*Excerpt provided*
_ _ _ _ _ _ _
Further to that, my superficial understanding of the sinc function theory used as the foundation for the 1,000,000 tap design of the M-Scaler and how it is doing the upsampling (possibly more important than the fact that it is upsampling) is that the fine detail accuracy of the reconstructed wave form gets greater as it moves towards the infinite product. If that is true and the sinc function theory isn't wrong then does it not stand to reason that more processing of that algorithm will result in tighter timing accuracy?
Thank you for your thoughtful and detailed reply - much appreciated!
I think the issue with Watts’ reply to your question is that, as has been noted by others, we don’t (in fact, we can’t) listen to a digital signal in the digital domain. So yes, a higher sample rate will reduce the gaps between samples, and therefore the digital waveform will visually look “smoother” and more “refined” or “high-res” when you examine it in an audio editing program or a similar app or device.
But digital sampling theory tells us that this visual appearance does not correspond to any difference in sound. Any frequency we want to be able to reproduce need be sampled only twice. This is not “just a theory,” or an “it sounds good enough most of the time” type of theory. This is a “mathematical-truth,” “cell phones and the sound on all your favorite streaming services wouldn’t work at all if it weren’t true” type of theory. I know it seems almost inconceivable that Rob Watts would ignore this or be incorrect if he claimed it was untrue. But I don’t know what else to say: it’s true, and you don’t have to take my or Amir’s or anyone else’s word for it, as it’s copiously documented in the scientific literature and well-established. Can’t say the same for Watt’s claim about a more “refined” sound coming from upsampling.
As I’ve written in another thread, we all experience this truth whenever we listen to music because a bass drum at 50Hz is sampled 100 times more than a cymbal or a vocal harmonic at 5kHz, regardless of the sample rate. And no one ever claims that bass sounds are always more “refined” than midrange or treble sounds within the very same recording.
So if a bass drum that’s 100x oversampled compared to a cymbal doesn’t sound more refined or high-res, then upsampling a digital recording by only 2x or 4x (or 20x) isn’t going to do a thing.
Please note that the previous two paragraphs are just a possibly easy way to think about this idea - again, this is not a perceptual “take my word for it, you won’t hear the difference” rule; it’s a hard and fast “there is no difference, by definition “ rule.
_ _ _ _ _ _ _
(Extracted data entries)
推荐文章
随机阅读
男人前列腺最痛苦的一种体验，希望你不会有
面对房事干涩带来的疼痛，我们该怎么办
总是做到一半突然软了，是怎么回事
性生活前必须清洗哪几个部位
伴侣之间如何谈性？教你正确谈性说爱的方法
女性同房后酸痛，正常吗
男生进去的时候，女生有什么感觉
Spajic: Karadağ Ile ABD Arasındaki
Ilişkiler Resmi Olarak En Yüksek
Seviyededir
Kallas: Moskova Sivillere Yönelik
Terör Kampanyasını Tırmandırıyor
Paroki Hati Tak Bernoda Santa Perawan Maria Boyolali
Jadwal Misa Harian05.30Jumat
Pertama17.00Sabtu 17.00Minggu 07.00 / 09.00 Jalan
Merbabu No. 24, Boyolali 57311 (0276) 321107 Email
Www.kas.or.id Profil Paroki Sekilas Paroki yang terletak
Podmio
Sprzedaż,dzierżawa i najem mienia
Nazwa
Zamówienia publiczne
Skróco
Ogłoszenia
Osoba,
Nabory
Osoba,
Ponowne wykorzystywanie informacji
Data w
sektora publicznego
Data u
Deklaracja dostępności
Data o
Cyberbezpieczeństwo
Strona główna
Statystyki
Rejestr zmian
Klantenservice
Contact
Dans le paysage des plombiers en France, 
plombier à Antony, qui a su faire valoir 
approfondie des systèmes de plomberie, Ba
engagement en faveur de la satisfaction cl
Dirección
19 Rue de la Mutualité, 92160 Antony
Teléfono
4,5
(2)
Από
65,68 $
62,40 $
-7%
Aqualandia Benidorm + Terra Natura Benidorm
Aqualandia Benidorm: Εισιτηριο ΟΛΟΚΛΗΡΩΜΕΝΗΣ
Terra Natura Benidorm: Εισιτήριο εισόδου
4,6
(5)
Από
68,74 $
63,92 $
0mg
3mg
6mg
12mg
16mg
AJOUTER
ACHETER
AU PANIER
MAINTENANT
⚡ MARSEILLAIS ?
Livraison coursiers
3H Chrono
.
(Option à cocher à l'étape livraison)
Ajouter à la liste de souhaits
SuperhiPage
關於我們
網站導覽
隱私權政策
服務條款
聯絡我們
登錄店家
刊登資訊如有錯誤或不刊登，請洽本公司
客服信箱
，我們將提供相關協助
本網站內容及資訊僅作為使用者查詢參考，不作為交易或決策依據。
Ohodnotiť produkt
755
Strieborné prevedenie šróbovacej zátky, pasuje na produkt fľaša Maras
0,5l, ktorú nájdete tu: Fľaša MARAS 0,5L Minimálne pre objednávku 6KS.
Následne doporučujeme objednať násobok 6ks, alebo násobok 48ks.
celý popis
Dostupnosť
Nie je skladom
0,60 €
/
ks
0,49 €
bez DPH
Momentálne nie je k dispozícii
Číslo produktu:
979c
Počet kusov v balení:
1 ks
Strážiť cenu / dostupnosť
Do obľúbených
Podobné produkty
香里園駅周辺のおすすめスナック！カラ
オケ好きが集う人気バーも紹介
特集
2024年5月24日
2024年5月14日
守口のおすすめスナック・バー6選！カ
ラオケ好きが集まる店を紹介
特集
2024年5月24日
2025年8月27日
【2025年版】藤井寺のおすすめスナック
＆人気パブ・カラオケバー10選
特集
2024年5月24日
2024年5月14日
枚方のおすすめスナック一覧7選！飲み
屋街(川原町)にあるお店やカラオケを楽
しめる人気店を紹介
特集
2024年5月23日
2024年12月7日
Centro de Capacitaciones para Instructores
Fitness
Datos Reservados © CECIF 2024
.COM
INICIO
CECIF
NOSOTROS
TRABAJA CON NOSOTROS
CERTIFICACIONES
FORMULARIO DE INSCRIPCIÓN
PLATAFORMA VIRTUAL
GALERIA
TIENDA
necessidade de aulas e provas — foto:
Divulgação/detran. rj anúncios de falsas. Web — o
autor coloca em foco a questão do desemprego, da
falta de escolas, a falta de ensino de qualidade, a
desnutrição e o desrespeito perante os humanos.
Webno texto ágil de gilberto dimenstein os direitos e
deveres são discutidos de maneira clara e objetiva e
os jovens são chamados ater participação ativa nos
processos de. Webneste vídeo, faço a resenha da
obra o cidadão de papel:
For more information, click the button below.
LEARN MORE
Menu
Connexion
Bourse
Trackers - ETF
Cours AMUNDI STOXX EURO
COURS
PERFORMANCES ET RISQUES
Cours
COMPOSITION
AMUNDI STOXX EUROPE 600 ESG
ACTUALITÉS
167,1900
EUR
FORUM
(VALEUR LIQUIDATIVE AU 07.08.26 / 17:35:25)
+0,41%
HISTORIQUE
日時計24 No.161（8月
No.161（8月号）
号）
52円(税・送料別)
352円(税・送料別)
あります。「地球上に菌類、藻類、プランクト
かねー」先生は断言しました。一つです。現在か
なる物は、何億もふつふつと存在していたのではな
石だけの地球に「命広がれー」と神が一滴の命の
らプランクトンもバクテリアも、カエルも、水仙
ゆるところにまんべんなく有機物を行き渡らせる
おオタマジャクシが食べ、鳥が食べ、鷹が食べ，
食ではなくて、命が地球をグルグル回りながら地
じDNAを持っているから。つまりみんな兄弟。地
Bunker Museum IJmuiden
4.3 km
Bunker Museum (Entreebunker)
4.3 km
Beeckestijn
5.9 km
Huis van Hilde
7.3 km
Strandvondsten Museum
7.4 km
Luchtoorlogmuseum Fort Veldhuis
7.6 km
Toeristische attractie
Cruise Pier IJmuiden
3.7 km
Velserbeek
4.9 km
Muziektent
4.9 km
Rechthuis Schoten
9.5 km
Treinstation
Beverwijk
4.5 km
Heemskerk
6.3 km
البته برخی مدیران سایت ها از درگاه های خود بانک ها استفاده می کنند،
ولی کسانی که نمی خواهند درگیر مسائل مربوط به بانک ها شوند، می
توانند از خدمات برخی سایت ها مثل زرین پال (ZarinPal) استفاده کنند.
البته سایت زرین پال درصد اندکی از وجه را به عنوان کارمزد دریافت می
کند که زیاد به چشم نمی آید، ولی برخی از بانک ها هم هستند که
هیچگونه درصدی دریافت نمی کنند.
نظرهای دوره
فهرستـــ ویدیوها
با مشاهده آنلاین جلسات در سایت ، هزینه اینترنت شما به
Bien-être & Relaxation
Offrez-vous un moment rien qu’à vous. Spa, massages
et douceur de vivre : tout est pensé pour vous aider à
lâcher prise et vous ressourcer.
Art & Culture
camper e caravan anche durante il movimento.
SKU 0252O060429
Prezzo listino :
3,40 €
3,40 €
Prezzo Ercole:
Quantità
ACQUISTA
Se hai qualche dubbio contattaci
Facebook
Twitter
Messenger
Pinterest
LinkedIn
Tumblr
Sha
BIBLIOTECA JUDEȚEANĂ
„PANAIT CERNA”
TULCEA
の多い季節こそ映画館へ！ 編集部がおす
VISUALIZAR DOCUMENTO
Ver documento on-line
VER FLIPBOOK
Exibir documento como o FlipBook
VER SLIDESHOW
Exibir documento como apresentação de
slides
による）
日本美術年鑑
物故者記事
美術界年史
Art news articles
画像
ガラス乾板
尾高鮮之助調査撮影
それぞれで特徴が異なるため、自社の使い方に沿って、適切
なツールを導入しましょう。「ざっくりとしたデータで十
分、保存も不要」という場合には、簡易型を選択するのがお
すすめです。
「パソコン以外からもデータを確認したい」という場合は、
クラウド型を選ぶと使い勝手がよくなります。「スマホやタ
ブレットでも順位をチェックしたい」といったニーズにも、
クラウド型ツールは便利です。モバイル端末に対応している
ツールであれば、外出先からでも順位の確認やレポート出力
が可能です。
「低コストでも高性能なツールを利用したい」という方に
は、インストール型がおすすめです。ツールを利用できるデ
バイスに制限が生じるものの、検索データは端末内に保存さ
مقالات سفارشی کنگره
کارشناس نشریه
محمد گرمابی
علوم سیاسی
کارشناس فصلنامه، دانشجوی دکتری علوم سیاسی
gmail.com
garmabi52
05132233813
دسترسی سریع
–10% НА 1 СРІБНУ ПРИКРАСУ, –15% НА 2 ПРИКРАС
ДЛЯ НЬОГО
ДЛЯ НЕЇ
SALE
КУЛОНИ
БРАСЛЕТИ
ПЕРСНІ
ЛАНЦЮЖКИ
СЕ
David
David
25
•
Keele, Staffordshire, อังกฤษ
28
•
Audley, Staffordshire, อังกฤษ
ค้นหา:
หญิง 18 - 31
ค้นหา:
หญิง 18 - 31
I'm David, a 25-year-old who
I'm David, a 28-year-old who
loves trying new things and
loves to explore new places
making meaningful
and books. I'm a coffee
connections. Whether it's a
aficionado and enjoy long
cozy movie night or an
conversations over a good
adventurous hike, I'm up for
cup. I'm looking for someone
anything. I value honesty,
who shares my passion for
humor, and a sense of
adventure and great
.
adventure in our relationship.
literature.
_ _ _ _ _ _ _
*Required tasks*
1. Reproduce the passage of the upsampling discussion between "Further to that, my" and "- much appreciated!", inclusive.
2. State how many lines in the rows contain the case-sensitive string "Aqualandia", giving only the number.
The rows are unrelated to the upsampling discussion.

*Outputs by task*
1.
Further to that, my superficial understanding of the sinc function theory used as the foundation for the 1,000,000 tap design of the M-Scaler and how it is doing the upsampling (possibly more important than the fact that it is upsampling) is that the fine detail accuracy of the reconstructed wave form gets greater as it moves towards the infinite product. If that is true and the sinc function theory isn't wrong then does it not stand to reason that more processing of that algorithm will result in tighter timing accuracy?
Thank you for your thoughtful and detailed reply - much appreciated!

2. 2